Pas de ce monde

 

L’allégorie n’est pas de ce monde. Les figures qui la composent, souvent des êtres humains, et les objets que sont ces êtres, emploient pour ainsi dire son sens, glaives, balances, miroirs, gerbes de blé étreintes par des bras bus, cygnes au col dressés vers le ciel, sont toujours évoqués par elle d’une manière schématique, et cette abstraction apparente, les privant de la densité de matière inhérente à notre réel, il faut donc qu’ils aient leur vie dans un autre, à un autre niveau de ce qui a à être.

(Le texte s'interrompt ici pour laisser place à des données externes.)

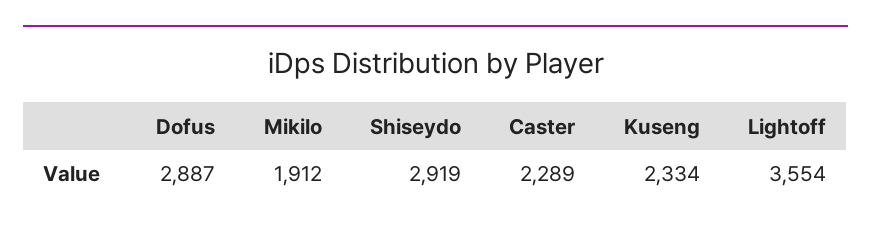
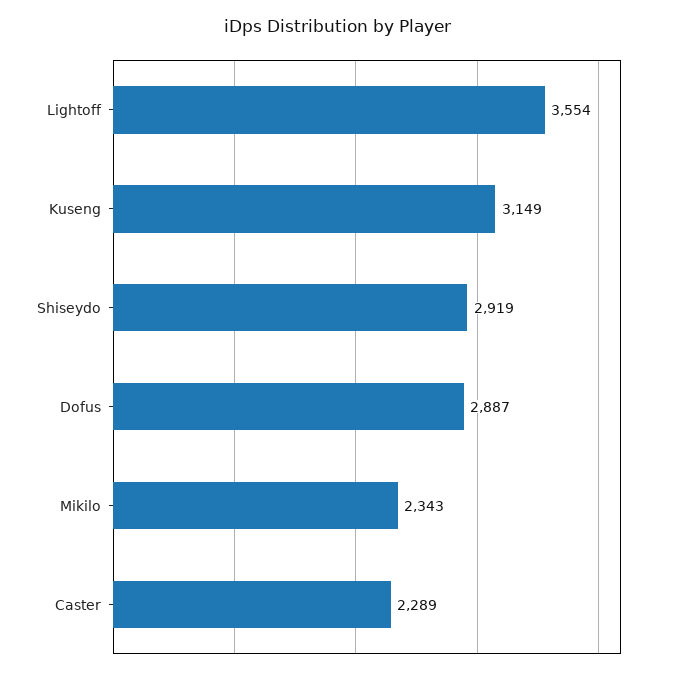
Mikilo: 1912 -> 2343
Kuseng: 2334 -> 3149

Et suit de cette évidence que la façon même dont l’allégorie se présente est une incitation à rêver d’un monde semblable au nôtre, puisqu’on y voit les mêmes choses qu’ici, mais délivré, qui sait, de ces hasards, de ce temps, de cette fatalité de mort qui grèvent notre lieu simplement terrestre.

Une impression d’énigme émane des figures allégoriques, chacun l’éprouve, mais vient-elle d’un sens caché qu’elles auraient par-dessous d’autres dans les réseaux de la signification proprement humaine, non, cette impression n’a pour cause, imagine-t-on qu’un sens là-bas, là-haut, tout à fait clair, lui, explicite, évident, salubre : celui qu’immédiatement comprennent les habitants de ce lieu d’ailleurs que les allégories nous donnent ainsi à pressentir. Le sens, le vrai sens, qui dans l’allégorique se dérobe, ce n’est pas, va-t-on croire, un réseau de significations que nous pourrions démêler avec les moyens de notre intellect d’ici, c’est un sens radicalement autre, je dirais : un autre du sens.